── Input data

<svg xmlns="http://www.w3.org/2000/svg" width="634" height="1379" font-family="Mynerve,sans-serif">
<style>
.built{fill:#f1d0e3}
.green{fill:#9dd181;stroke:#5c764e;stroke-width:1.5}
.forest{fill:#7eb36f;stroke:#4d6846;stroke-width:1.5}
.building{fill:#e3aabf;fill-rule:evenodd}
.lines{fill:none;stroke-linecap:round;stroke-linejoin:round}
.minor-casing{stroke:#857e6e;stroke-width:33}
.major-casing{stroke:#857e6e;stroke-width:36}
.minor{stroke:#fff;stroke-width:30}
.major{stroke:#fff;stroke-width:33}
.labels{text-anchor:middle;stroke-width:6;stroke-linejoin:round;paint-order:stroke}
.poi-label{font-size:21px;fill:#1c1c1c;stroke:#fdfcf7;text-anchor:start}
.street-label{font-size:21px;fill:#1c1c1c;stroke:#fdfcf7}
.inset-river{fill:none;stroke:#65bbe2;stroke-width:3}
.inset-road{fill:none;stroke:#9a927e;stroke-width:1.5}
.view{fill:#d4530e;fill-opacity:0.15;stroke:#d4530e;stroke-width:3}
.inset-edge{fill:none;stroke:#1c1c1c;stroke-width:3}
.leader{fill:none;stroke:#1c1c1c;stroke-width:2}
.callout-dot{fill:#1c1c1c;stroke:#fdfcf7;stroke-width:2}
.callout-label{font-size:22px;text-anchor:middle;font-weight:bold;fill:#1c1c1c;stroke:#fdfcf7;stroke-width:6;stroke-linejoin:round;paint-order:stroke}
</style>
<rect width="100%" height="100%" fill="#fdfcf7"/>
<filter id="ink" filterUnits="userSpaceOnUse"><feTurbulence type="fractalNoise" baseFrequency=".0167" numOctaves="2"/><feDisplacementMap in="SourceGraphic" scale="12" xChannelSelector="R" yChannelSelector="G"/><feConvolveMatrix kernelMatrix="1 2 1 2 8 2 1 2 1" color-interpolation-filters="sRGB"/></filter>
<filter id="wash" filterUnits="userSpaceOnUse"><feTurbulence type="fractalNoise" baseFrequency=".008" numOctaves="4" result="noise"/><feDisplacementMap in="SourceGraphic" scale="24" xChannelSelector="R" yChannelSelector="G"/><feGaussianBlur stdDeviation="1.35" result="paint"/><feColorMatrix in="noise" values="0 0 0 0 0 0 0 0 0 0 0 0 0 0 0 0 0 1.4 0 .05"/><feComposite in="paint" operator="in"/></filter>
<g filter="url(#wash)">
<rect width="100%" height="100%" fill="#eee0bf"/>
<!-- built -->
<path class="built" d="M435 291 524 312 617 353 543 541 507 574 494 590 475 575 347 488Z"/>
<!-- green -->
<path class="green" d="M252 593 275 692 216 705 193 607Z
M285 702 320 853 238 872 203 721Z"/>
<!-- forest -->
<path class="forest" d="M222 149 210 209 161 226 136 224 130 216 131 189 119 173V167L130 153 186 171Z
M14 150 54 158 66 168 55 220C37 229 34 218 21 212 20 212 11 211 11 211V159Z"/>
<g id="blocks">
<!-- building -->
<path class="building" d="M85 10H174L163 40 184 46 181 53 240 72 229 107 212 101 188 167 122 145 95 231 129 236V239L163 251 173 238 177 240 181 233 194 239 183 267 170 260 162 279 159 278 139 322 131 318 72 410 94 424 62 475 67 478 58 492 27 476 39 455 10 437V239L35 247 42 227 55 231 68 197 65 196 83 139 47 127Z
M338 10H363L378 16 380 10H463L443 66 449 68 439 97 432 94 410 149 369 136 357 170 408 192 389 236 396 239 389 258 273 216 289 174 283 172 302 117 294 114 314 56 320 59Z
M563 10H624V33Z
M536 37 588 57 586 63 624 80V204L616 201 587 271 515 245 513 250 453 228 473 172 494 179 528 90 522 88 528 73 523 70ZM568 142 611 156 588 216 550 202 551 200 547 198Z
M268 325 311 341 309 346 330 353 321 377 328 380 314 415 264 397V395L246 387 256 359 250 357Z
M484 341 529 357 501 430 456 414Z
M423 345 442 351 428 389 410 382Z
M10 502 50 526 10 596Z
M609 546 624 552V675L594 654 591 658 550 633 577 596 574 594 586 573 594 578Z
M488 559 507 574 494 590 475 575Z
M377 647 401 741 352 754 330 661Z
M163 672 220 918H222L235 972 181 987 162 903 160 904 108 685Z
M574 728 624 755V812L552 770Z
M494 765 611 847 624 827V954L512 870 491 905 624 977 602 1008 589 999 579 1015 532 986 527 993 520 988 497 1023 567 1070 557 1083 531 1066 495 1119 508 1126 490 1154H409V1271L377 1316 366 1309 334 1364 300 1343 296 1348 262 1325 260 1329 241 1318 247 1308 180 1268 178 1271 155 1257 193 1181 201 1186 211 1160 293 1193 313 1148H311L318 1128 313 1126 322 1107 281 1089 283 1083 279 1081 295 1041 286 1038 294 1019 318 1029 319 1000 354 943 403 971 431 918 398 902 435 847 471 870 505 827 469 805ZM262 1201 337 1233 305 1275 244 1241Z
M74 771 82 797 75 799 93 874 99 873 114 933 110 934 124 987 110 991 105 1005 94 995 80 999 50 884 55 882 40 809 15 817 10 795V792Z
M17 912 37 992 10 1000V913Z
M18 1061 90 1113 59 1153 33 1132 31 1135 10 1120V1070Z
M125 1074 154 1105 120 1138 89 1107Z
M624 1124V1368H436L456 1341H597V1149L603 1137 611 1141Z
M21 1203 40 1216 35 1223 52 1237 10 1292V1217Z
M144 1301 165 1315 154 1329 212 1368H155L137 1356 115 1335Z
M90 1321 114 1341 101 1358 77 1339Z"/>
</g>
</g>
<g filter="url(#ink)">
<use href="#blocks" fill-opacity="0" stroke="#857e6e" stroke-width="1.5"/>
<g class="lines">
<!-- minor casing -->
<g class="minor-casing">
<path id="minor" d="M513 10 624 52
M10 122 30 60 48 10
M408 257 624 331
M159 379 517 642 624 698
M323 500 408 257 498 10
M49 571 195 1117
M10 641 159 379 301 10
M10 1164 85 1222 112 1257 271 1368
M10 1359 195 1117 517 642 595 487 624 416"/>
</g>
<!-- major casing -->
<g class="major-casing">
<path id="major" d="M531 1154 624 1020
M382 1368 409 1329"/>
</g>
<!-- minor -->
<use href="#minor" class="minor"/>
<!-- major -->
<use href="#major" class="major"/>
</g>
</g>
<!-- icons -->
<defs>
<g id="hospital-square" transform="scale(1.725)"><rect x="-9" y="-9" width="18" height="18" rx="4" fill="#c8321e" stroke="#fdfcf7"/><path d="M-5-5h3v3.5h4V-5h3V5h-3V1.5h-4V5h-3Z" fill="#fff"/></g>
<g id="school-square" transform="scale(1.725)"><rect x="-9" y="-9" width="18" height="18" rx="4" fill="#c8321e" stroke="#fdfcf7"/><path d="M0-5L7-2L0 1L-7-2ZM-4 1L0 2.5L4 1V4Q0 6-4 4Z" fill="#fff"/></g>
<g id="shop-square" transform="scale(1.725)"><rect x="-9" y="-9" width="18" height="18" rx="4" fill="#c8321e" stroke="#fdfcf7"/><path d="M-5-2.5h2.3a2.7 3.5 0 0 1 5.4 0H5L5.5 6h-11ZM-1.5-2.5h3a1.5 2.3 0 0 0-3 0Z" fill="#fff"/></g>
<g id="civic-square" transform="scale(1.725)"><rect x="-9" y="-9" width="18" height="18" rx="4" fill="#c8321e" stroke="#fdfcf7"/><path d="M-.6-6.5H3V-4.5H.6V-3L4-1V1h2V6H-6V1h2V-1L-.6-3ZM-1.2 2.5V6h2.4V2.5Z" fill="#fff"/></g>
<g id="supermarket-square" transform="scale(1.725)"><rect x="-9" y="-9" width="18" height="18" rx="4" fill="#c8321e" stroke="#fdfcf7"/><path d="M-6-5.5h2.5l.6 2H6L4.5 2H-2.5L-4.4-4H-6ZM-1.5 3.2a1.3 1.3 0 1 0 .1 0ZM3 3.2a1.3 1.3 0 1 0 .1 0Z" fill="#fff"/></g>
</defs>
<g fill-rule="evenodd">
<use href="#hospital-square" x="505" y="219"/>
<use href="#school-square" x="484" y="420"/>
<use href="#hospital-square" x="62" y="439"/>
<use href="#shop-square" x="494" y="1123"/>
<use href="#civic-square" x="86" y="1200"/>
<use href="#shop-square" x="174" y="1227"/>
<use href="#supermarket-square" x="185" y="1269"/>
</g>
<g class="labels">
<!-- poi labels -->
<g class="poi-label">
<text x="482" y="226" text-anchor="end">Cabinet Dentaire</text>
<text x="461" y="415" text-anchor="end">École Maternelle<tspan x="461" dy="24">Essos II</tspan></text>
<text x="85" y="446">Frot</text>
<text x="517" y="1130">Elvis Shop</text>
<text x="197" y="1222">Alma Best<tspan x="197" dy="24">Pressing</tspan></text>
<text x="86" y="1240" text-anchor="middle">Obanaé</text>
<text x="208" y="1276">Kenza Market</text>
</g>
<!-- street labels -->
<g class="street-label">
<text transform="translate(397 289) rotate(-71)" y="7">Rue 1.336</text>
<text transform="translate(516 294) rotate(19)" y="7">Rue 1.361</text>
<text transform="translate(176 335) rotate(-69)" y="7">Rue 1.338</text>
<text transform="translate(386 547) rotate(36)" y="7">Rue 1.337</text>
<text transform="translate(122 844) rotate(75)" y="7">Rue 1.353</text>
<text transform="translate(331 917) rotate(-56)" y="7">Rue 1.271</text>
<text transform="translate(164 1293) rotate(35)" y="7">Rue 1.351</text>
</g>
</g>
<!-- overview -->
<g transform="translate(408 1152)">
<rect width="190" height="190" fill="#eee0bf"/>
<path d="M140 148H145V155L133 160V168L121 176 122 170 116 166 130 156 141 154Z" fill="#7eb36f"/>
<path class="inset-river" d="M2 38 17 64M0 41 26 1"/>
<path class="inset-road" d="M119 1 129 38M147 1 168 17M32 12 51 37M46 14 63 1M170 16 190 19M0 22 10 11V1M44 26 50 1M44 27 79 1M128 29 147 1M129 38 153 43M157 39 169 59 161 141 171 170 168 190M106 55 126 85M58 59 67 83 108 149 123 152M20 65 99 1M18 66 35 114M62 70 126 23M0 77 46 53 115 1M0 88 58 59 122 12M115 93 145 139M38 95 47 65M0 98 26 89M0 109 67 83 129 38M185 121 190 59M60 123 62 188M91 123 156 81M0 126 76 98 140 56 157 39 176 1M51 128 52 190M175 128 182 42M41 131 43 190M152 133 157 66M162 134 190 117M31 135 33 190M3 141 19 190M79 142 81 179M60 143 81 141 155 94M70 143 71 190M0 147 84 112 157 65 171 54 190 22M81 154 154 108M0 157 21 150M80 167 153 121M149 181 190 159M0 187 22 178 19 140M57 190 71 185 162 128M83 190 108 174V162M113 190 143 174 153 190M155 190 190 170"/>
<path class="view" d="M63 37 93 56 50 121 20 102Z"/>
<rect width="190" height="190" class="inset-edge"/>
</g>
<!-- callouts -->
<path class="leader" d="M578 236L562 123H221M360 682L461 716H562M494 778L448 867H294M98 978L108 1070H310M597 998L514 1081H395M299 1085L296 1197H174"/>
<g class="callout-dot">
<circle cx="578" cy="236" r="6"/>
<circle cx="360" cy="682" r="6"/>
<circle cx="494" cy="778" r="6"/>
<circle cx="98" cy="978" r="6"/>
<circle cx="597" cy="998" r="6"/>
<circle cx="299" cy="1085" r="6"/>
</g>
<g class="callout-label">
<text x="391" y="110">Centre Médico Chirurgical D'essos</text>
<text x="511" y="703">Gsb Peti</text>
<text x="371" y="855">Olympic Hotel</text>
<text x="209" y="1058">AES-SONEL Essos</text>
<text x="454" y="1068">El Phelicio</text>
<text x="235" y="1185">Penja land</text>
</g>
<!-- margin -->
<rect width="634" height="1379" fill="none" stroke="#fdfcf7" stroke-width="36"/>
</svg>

────

• **Exercise description**: Using the entries, count the lines that hold the string "evenodd"; nothing but the number is needed.

• **Solution below**: 2